Schließlich besuchte der Drache ihn. Er brachte eine Öllampe mit, die er auf dem Boden vor Konrads Zelle abstellte. In dem schummrigen Licht, erklärte ihm der alte Mann, der wieder ganz in Weiß gekleidet war:
„Sie dürfen jetzt duschen, Ihre Sachen wechseln und an die frische Luft. Ich habe im Garten, am Ufer der Rhône, alles vorbereitet. In zwei Stunden wird das große Lagerfeuer beginnen.“

Konrad wurde, überwacht von den beiden Handlangern des Drachen, in ein Zimmer im dritten Stockwerk geführt, wo er sich duschen und umziehen durfte.

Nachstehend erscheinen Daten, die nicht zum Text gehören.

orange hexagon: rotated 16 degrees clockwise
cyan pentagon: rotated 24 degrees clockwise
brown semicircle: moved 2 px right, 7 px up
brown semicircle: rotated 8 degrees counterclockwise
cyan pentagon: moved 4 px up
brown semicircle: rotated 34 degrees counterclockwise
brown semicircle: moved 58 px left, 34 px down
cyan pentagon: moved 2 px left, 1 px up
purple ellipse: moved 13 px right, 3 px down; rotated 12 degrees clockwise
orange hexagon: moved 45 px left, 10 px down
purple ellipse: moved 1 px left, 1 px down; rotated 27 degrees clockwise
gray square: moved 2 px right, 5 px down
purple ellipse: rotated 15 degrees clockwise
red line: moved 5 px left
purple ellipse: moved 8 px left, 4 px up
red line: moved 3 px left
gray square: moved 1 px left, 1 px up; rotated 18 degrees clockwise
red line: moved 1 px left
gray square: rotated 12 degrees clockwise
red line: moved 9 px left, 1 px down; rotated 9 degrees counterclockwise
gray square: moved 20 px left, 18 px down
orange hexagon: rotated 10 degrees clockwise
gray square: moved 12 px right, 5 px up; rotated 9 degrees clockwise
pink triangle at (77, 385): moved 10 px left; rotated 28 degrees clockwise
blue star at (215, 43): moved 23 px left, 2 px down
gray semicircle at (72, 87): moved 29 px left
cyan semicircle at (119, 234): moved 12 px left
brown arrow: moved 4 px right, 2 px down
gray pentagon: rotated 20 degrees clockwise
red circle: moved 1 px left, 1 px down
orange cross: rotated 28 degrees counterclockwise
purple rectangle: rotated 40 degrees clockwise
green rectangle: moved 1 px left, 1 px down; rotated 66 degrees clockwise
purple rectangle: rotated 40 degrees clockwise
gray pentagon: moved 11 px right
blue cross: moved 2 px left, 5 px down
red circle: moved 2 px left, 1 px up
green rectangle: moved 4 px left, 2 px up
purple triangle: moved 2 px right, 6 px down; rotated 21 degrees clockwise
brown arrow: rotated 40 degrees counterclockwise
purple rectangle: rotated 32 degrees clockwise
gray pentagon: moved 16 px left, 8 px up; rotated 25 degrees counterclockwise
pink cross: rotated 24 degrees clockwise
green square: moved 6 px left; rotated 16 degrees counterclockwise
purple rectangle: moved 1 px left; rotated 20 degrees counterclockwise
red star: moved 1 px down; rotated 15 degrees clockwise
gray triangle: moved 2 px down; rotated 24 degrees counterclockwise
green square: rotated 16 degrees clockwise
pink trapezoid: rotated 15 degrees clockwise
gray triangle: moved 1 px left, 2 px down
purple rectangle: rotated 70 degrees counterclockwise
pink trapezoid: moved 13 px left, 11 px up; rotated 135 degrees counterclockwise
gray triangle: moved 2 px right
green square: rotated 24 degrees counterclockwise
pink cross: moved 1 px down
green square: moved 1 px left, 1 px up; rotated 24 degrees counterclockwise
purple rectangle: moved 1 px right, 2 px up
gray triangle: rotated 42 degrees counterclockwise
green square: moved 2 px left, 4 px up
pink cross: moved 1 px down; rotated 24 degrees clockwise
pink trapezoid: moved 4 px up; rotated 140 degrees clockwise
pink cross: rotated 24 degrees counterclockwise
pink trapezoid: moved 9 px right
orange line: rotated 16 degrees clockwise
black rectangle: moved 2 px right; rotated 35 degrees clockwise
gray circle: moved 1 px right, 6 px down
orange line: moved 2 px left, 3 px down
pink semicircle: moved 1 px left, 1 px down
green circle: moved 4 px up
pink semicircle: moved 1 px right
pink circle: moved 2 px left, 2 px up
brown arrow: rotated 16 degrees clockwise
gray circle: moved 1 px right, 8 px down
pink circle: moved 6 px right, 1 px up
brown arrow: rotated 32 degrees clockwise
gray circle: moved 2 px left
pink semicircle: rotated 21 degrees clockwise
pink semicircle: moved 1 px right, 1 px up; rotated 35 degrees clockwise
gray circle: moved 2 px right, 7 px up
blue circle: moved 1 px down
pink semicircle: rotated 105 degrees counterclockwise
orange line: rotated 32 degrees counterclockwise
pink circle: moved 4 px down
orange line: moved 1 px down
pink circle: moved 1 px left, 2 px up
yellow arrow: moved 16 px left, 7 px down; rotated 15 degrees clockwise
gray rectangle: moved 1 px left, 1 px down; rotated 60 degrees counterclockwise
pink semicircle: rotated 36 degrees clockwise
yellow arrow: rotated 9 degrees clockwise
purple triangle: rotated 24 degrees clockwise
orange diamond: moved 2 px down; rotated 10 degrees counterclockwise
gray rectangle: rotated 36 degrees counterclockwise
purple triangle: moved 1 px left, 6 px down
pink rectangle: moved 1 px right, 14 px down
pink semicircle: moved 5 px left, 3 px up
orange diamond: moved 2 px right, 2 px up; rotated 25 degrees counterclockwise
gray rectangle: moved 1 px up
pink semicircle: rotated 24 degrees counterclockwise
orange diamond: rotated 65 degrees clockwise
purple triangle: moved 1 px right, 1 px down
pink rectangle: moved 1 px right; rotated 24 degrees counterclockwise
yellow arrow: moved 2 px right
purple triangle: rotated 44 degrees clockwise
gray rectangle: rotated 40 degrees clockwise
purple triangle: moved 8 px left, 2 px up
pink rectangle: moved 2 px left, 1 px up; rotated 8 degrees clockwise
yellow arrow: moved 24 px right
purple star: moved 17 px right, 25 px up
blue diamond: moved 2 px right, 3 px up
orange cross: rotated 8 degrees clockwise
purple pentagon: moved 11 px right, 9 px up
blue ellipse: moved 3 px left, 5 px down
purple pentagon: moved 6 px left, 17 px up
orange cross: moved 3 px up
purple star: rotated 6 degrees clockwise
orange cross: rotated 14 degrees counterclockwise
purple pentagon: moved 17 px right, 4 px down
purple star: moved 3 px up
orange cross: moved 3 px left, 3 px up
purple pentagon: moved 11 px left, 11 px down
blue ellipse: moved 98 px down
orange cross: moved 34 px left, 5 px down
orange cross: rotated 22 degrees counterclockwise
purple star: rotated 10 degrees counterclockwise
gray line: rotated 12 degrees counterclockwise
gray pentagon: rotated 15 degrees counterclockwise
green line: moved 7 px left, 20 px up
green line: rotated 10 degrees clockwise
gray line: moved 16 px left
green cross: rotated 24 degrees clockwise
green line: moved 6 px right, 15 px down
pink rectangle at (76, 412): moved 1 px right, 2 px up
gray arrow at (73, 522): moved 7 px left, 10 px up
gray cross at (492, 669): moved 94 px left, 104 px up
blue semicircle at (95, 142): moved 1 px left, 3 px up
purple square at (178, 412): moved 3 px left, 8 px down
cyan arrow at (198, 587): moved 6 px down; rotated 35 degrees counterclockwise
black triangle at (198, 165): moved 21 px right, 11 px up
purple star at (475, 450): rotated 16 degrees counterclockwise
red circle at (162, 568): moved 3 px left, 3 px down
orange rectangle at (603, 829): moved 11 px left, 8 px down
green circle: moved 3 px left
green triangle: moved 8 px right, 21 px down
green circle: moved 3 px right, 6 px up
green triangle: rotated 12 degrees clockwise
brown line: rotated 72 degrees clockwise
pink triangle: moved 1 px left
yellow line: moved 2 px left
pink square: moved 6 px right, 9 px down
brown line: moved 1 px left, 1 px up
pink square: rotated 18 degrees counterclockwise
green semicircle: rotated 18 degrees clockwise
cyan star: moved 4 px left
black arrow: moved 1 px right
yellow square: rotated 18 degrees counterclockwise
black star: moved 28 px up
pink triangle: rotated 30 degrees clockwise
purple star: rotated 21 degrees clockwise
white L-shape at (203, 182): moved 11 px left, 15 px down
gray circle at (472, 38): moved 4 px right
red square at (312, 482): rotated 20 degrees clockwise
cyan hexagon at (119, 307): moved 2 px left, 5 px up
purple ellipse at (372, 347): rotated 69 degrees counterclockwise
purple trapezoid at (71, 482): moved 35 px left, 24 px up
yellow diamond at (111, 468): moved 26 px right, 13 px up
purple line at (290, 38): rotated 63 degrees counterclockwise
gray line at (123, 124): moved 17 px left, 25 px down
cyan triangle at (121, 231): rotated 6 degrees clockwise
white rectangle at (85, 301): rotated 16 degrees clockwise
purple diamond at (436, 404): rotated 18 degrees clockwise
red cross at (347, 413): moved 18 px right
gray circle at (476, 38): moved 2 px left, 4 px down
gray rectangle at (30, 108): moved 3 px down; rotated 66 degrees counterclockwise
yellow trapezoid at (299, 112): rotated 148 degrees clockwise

Als er aus dem Fenster schaute, traute er seinen Augen nicht. Dort unten im Garten, am Flussufer, war ein großes Gebilde aus Strohballen und Kleinholz in Form eines Hakenkreuzes aufgebaut. An den vier Enden stand jeweils ein Bild auf einer Staffelei. Die vier Bilder standen dort wie auf Scheiterhaufen. Und ganz in der Mitte stand ein Pfahl. Konrad durchzuckte ein Angststoß. Der Drache wollte ihn doch nicht allen Ernstes mit den Bildern verbrennen?